Philonise Floyd described growing up in a poor area of Houston with George and their other siblings.

He said Floyd played football and deliberately threw the ball at different angles so Philonise would have to practice diving for it. “I always thought my brother couldn’t throw. But he never intended to throw the ball to me,” he said, smiling.

Earlier Monday, Judge Peter Cahill rejected a defense request to immediately sequester the jury, the morning after the killing of a Black man during a traffic stop triggered unrest in a suburb just outside Minneapolis.

Cahill said he will not sequester the jury until next Monday, when he anticipates closing arguments will begin. He also denied a defense request to question jurors about what they might have seen about unrest following Sunday’s police shooting of 20-year-old Daunte Wright in Brooklyn Center.

In the wake of the shooting, hundreds of protesters broke into about 20 businesses at a shopping center, jumped on police cars and hurled rocks and other objects at officers in Brooklyn Center, about 10 miles from the heavily fortified Minneapolis courthouse. Police in riot gear fired gas and flash-bang grenades.

The Brooklyn Center police chief later called the shooting accidental, saying the officer who fired meant to draw a Taser, not a handgun.

Prosecutor Steve Schleicher argued against sequestering the Chauvin jury, saying: “I don’t think that would be an effective remedy.” He also opposed questioning the jurors.
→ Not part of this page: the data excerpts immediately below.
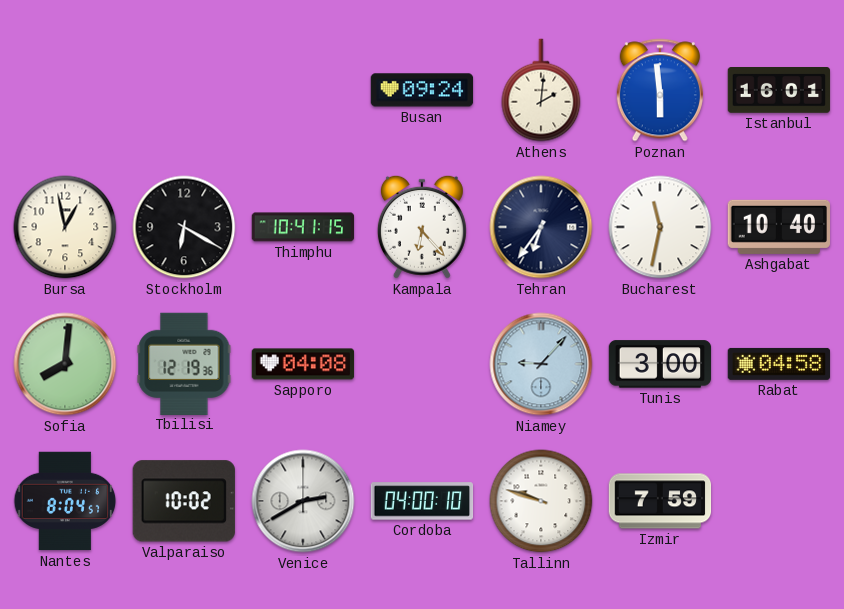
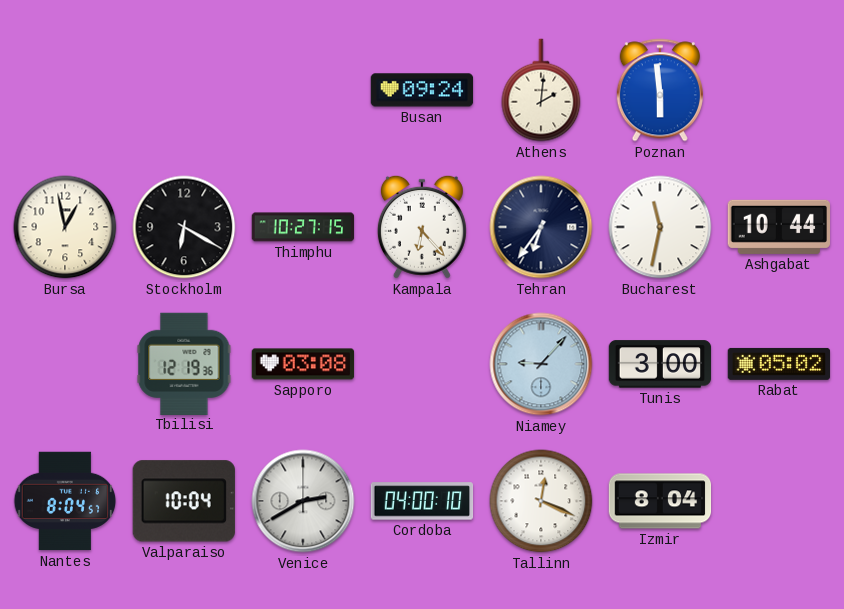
Istanbul: 16:01 -> none
Thimphu: 10:41 -> 10:27
Ashgabat: 10:40 -> 10:44
Sofia: 8:01 -> none
Sapporo: 04:08 -> 03:08
Rabat: 04:58 -> 05:02
Valparaiso: 10:02 -> 10:04
Tallinn: 9:48 -> 12:19
Izmir: 7:59 -> 8:04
“World events happen,” Schleicher said. “And we can’t have every single world event that might affect somebody’s attitude or emotional state or anything be the grounds to come back and re-voir dire all the jurors.”
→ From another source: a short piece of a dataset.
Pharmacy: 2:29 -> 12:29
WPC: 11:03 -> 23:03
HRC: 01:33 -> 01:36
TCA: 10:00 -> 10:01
The judge previously told the jury to avoid the news during the trial.

The ruling came as the trial entered its third week, with the prosecution close to wrapping up its case and giving way to the start of the defense. Prosecutors built their case on searing witness accounts, experts condemning Chauvin’s use of a neck restraint, and medical authorities attributing Floyd’s death to a lack of oxygen.
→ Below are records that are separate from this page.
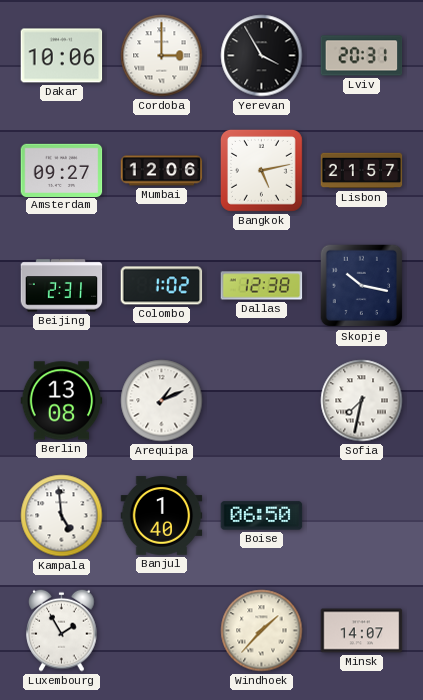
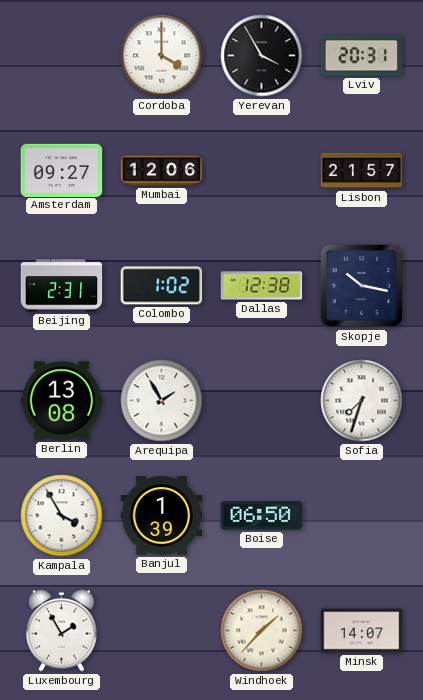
Dakar: 10:06 -> none
Cordoba: 3:00 -> 4:00
Bangkok: 5:13 -> none
Arequipa: 1:11 -> 1:55
Sofia: 7:32 -> 7:33
Kampala: 4:59 -> 3:55
Banjul: 1:40 -> 1:39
When testimony resumed Monday morning, Dr. Jonathan Rich, a cardiology expert from Northwestern Memorial Hospital in Chicago, echoed earlier witnesses in saying Floyd died of low oxygen levels from the way he was held down by police.

He rejected defense theories that Floyd died of a drug overdose or a heart condition. Floyd had fentanyl and methamphetamine in his system and had high blood pressure and narrowing of the heart arteries, according to previous testimony.

“It was the truly the prone restraint and positional restraints that led to his asphyxiation,” Rich said.

In fact, the expert said, “Every indicator is that Mr. Floyd had actually an exceptionally strong heart.”

Rich said he had reviewed Floyd’s autopsy report. He said that some narrowing of the arteries is extremely common, and that Floyd had a mildly thickened or mildly enlarged heart but that would be normal in someone with high blood pressure.

Corroborating other experts’ testimony, Rich said Floyd was “restrained in a life-threatening manner,” noting among other things that he was facedown on the ground, a knee was on his neck, his hands were cuffed behind his back and being pushed upward, and a knee was on the lower half of his body.

Rich said that as one officer noted on video that Floyd was passing out, police probably still could have saved his life if they had repositioned him so that his lungs could expand again. And once an officer noted that Floyd’s pulse had stopped, police still had a significant opportunity to save his life by administering CPR, he said.

On cross-examination, Nelson tried to shift blame onto Floyd for struggling with police when they tried to put him in their car. The defense attorney asked Rich if Floyd would have survived if he had “simply gotten in the back seat of the squad car.”

But Rich quickly reiterated the death was caused by the officers’ actions: “Had he not been restrained in the way in which he was, I think he would have survived that day. I think he would have gone home, or wherever he was going to go.”

Nelson responded: “So, in other words, if he had gotten in the squad car, he’d be alive.”